This year, 45 separate bills were introduced in the California State Legislature aimed at amending the California Environmental Quality Act. The sudden enthusiasm for changing CEQA appears to stem from the recent controversy related to UC Berkeley enrollment that erroneously blamed our state’s landmark environmental law for the university’s poor planning.
Blaming CEQA for California’s problems is easier than wrestling with the root causes of challenges like housing affordability and access to higher education. But the temptation to amend CEQA makes sense when one considers the deep pockets of lobbyists seeking to maximize profit while undermining affordable housing mandates, eviction protections, and union labor. Especially given the serious issues of climate change and environmental justice, now is not the time to weaken this critical law.
In recent years San Francisco has been a statewide model for streamlining approvals for new housing under CEQA. As of this writing, the city has given the green light to more than 50,000 new housing units that are waiting to be built. Whatever forces are at play to slow down housing construction—from supply chain challenges to high construction costs to lack of funding for affordable housing—CEQA is not to blame.
A recent report drafted by the Housing Workshop confirms that San Francisco is doing everything feasible to streamline production of multifamily housing, which by design tends to be more affordable. From 2018-2020, only seven of 120 proposed multifamily housing developments had to complete a full Environmental Impact Report. The rest of the developments were either completely exempt from additional environmental review due to previous analyses conducted at the neighborhood plan level, complied with other streamlining provisions, or were found to have negligible impacts.

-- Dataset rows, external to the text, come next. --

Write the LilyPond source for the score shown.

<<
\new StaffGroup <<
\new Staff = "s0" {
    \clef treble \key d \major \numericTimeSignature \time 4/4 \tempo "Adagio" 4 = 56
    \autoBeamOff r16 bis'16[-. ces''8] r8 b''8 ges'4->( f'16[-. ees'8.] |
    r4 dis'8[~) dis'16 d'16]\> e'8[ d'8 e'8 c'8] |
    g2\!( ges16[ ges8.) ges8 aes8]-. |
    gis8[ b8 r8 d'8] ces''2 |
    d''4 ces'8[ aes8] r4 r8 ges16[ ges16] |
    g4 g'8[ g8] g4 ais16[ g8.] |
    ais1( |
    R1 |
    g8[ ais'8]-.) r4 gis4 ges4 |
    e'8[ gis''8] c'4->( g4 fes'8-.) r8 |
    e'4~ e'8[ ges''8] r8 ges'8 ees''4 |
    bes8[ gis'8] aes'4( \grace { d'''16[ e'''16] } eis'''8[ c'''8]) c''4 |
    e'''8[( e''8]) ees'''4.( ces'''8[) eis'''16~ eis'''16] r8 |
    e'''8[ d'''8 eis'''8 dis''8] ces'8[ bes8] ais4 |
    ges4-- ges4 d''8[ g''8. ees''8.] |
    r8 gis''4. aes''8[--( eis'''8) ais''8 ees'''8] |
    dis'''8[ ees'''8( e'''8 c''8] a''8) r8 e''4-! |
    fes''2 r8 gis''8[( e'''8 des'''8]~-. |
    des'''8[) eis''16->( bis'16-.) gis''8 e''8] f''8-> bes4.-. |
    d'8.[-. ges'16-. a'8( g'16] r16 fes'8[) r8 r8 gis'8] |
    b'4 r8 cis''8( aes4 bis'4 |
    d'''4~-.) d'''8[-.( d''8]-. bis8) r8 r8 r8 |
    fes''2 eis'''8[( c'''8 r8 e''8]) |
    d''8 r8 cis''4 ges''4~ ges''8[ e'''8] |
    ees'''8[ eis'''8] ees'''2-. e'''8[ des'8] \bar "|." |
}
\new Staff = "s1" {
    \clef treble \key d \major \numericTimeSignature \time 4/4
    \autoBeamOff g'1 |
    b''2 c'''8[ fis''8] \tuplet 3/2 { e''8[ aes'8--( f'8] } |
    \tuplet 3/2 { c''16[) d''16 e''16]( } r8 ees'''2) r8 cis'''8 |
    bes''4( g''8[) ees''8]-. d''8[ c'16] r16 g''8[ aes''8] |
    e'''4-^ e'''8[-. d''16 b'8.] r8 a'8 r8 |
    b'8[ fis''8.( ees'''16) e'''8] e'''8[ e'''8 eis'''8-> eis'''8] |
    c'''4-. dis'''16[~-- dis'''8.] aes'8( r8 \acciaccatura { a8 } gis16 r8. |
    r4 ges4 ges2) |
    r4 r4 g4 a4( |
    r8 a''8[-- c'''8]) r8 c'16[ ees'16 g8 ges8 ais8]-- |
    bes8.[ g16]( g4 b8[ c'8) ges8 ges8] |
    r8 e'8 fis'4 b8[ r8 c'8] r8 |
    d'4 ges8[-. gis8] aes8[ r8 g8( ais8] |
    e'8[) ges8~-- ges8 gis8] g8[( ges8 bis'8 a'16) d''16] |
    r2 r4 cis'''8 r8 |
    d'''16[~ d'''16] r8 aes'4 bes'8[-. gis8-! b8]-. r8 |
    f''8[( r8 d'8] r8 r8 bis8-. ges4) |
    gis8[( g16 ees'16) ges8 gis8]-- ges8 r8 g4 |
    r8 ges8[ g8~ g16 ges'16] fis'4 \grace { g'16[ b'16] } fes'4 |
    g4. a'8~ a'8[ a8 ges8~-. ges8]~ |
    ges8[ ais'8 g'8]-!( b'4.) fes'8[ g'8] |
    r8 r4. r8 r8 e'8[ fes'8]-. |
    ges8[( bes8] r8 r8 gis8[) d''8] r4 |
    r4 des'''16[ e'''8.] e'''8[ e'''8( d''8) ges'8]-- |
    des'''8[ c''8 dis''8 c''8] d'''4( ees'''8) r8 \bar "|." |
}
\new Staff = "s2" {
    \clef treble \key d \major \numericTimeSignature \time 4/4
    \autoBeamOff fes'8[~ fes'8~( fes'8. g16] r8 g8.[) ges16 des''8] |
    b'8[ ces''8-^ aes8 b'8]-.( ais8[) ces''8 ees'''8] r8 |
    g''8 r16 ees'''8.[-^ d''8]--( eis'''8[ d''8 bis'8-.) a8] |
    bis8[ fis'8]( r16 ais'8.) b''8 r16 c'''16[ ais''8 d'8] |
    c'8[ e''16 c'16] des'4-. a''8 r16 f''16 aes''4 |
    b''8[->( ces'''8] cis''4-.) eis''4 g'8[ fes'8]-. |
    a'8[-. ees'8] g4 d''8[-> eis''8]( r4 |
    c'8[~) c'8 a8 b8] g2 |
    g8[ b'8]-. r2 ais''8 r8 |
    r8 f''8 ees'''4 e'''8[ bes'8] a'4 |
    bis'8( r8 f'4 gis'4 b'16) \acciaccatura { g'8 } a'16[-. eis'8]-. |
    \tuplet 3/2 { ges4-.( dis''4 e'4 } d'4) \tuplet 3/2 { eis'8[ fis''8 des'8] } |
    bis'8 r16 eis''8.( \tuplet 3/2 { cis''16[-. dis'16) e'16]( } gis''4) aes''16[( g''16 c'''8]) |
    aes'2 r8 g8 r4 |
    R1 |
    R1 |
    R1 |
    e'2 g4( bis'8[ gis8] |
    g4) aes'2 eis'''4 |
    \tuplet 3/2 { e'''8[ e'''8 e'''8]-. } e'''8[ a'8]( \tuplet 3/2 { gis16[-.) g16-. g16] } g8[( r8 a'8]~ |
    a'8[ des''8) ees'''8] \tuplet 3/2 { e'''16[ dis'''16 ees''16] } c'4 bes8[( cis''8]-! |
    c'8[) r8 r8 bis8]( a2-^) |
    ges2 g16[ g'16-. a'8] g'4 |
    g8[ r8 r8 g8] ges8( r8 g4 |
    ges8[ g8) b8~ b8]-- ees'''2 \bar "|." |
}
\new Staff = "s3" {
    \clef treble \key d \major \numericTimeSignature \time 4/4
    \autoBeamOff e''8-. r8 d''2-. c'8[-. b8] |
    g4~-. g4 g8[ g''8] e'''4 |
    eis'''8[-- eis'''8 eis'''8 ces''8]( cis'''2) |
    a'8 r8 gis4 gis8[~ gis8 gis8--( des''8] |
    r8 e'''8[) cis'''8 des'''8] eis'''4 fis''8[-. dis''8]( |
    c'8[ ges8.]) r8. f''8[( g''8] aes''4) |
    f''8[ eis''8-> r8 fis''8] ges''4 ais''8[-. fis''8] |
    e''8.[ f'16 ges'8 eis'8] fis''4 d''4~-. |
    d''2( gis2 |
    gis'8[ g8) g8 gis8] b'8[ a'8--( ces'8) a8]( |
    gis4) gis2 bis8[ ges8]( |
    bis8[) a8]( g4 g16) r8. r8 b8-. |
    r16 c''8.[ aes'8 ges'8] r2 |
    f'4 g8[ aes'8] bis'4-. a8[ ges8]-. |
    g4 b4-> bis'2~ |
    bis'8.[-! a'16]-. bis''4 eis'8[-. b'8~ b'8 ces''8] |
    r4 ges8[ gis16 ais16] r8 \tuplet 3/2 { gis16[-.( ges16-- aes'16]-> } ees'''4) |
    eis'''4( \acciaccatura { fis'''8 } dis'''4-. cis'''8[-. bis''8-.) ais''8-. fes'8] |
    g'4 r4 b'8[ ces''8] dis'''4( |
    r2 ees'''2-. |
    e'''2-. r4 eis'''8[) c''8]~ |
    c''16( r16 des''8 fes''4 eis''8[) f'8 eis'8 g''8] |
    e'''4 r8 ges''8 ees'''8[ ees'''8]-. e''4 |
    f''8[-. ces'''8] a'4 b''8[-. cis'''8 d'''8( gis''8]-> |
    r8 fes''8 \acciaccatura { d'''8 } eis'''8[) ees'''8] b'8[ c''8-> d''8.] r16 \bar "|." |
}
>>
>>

Meanwhile, CEQA has done a tremendous amount of good in protecting natural areas and safeguarding public health. The state’s leading environmental justice organizations now recognize CEQA as one of the most important tools to protect low-income communities from polluting industries and other threats to public health.
For decades, CEQA has played a key role in creating San Francisco’s dynamic urban ecosystem. When a new federal building was planned at the corner of 10th and Market Streets in 2007, analysis under CEQA showed it would have created strong wind tunnels. Thanks to CEQA, the same project was built at a safer location, just three blocks away. The same benefits were provided with fewer impacts.
Similarly, when the new Giants ballpark was planned in 2000, extensive community input made it possible to shoehorn a stadium with capacity for 30,000 visitors into a congested downtown area. Today, Oracle Park offers less parking than any other ballpark in a major metropolitan area and thousands of baseball fans continue to attend games by ferry, CalTrain, Muni, and other modes of public transit.
CEQA has also protected our region’s natural treasure, the San Francisco Bay itself, from being filled. In 2001, environmental review led the Board of Supervisors to reject a proposed runway expansion at SFO after analysis showed it would cause extensive harm to the Bay. That’s just one of many examples where an honest assessment of the costs and potential benefits of developments have led public agencies to protect shared public resources over the interests of industry.
The fact is, disagreements over CEQA are extremely rare—and they tend to result in improved projects. In San Francisco, from 2016 to 2020, only 0.4 percent of CEQA determinations were subject to appeal. That’s a much lower percentage than one might assume given the breathless commentary and cries for “reform.” Of those appeals, roughly 40 percent were withdrawn following modest project revisions, and only seven appeals were granted over the span of five years. These numbers show CEQA working as intended, with competent staff analysis and only occasional review. Hardly the justification for today’s constant cries to water down California’s most important environmental protection.
Updating CEQA from time to time to address new environmental and social issues certainly makes sense, if CEQA experts and environmental advocates are at the table. But the legislature should be wary of tossing out the baby with the bathwater. When it comes down to it, we only have one planet to call home. It behooves all of us to embrace – not dismantle – the tools we have to protect it.
Aaron Peskin represents District 3 on the Board of Supes. He is a member of the Bay Conservation and Development Commission and the San Francisco Bay Restoration Authority, and a former California Coastal Commissioner.